The route of yesterday’s March of Peace (against the Russian invasion of the Crimea) was traditional for the oppositional marches in recent years in Moscow: from Pushkinskaia Square along the boulevards to Turgenevskaia Square with final meeting on Sakharov Avenue. There were surprisingly many people – less than at the ‘marches of millions’, but definitely more than at the autumn demonstration in favour of political prisoners. The organizers told about 50 thousand, I’m not sure it was really so, but there were certainly tens of thousands of participants, much more than 3,000 (the figure from the police reports). Taking into account how strongly have the Crimean events split the Russian society, including the oppositional part of it, this is really a good news.

Moscow authorities hoped of course that there would be much less people. They opened only one side of the boulevard for us so it was rather narrow to walk  from time to time.

We were walking in one column, without any division according the political preferences. There were several communists, but this time not many – some of them support the occupation of the Crimea. There were almost no nationalists, although I’ve seen two flags of the former Russian Empire (with black, yellow and white stripes) that they usually use.

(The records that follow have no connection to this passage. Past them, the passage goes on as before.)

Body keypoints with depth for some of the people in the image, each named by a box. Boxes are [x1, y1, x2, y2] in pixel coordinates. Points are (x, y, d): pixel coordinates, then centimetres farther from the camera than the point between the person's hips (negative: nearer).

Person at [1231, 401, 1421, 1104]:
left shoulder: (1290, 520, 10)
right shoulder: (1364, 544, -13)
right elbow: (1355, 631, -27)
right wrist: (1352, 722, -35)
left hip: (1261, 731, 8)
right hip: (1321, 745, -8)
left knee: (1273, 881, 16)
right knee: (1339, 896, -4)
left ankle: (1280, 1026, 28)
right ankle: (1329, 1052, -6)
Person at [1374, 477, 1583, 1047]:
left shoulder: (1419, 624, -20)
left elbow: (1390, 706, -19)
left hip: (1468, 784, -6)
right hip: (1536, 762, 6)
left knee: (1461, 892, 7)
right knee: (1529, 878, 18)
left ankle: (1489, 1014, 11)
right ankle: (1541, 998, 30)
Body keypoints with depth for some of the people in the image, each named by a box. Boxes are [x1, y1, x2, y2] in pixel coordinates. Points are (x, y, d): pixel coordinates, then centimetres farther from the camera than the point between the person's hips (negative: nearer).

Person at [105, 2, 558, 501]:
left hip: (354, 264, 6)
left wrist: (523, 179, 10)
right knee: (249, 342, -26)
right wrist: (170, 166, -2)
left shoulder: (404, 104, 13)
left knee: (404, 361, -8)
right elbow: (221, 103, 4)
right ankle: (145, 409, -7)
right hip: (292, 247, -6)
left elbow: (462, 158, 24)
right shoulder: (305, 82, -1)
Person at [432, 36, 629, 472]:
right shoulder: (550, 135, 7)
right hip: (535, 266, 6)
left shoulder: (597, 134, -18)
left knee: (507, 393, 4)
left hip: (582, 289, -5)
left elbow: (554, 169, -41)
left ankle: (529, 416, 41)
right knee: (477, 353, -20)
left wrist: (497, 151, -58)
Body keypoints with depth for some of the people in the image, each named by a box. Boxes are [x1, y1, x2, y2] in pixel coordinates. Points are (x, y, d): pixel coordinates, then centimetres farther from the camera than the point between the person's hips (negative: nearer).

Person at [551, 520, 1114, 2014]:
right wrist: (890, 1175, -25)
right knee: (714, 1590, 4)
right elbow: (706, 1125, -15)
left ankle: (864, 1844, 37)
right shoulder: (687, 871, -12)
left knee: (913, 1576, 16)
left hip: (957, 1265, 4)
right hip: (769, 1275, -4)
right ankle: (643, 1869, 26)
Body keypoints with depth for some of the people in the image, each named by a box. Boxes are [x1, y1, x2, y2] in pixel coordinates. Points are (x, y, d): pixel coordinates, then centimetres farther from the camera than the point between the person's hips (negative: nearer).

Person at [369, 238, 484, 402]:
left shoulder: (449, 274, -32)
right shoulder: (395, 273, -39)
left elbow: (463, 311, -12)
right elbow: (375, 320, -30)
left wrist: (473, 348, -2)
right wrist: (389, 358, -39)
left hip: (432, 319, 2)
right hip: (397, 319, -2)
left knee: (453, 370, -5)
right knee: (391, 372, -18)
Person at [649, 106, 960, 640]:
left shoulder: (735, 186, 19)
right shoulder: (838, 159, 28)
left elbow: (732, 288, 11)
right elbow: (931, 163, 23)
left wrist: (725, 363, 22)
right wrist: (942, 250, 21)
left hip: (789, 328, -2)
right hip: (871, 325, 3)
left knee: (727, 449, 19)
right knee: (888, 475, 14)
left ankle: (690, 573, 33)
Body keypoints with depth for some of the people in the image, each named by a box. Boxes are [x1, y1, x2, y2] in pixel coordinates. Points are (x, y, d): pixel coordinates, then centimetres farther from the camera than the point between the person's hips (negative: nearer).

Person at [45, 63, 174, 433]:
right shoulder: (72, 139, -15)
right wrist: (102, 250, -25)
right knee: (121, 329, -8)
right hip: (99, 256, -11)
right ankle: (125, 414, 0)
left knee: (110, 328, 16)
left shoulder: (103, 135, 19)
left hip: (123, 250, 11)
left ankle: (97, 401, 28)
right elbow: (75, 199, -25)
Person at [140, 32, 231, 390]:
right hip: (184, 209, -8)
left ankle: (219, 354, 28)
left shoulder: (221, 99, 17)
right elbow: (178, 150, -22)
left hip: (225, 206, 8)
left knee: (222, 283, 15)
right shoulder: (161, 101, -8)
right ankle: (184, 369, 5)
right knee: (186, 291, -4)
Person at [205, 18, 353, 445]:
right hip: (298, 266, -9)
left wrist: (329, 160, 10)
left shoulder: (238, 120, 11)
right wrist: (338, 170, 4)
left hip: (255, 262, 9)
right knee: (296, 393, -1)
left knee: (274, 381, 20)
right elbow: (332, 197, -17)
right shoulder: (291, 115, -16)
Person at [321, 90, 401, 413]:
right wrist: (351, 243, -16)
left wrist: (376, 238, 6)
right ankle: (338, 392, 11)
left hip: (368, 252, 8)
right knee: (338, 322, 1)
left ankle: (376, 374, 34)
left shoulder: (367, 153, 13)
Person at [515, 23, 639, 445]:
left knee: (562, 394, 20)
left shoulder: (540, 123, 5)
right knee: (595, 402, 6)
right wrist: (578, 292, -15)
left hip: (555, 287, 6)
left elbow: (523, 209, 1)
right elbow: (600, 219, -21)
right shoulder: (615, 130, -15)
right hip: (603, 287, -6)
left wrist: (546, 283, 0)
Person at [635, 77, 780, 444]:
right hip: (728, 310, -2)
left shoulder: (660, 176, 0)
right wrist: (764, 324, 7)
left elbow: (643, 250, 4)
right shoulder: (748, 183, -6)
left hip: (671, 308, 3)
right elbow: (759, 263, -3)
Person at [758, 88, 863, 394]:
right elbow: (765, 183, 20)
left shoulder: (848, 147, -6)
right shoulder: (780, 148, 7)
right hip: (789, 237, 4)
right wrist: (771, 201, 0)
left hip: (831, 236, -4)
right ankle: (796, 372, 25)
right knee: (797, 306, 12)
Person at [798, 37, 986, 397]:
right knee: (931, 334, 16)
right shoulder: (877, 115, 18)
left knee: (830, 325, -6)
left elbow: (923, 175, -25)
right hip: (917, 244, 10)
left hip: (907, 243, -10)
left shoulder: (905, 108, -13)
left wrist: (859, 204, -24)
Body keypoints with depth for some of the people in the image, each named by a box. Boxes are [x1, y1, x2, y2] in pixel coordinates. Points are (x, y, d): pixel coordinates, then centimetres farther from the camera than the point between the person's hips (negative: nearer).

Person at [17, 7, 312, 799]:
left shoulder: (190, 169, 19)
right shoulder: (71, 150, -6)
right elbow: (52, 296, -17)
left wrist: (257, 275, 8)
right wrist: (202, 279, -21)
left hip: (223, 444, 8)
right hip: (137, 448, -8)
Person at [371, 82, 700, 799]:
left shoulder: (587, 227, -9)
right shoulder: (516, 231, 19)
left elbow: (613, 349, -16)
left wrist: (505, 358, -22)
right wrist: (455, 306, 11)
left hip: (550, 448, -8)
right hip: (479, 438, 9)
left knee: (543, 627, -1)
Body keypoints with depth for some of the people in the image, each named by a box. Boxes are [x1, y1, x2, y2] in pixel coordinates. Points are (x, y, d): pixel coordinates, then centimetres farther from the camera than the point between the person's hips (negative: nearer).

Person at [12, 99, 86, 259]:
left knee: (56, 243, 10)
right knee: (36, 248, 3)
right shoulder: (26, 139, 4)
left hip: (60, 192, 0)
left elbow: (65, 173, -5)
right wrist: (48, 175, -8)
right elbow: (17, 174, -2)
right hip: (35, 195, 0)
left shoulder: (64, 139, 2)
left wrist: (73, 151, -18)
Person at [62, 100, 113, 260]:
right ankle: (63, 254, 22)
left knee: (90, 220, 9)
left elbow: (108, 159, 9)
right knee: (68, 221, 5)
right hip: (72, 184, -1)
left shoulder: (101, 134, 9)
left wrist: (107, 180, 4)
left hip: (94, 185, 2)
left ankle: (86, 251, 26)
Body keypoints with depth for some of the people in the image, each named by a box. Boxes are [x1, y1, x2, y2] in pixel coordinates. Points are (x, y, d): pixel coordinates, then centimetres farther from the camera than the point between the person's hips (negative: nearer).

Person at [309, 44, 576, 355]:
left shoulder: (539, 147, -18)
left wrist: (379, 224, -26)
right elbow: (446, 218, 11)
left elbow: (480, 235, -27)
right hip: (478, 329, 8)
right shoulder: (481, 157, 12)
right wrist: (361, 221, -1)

The mood was rather serious, not like at a carnival as it was at the first rallies against falsification of the elections’ results. It was nevertheless very friendly as previously – that was always an advantage of the ‘white-ribbon’ movement. There were not so many flags and placards as usually, but there were a lot of Russian and Ukrainian flags and a lot of peace symbols (☮). The placards were quite witty as usually, I hope to post the photos soon. I especially enjoyed the word putriots (Putin+patriots) 😉

We successfully failed to meet the Sergei Kurginian’s march in favour of annexation of the Crimea (it began from Trubnaia Square that was on our way), so there wasn’t any provocations.

I don’t know what will follow – and I don’t think our yesterday’s walk will make Putin and Co. change their policy toward the Crimea. But at least we said our ‘no’ (I even saw a placard with the only word no), and at the same time made sure that there are quite a lot of us, and spent several wonderful hours in the company of the people with similar world view (as said my former scientific adviser whom I met at the march, ‘I have such an impression as if I knew the people around although actually I don’t’). In today’s Russia, full of hatred, intolerance and xenophobia, such a breath of fresh air is absolutely necessary from time to time.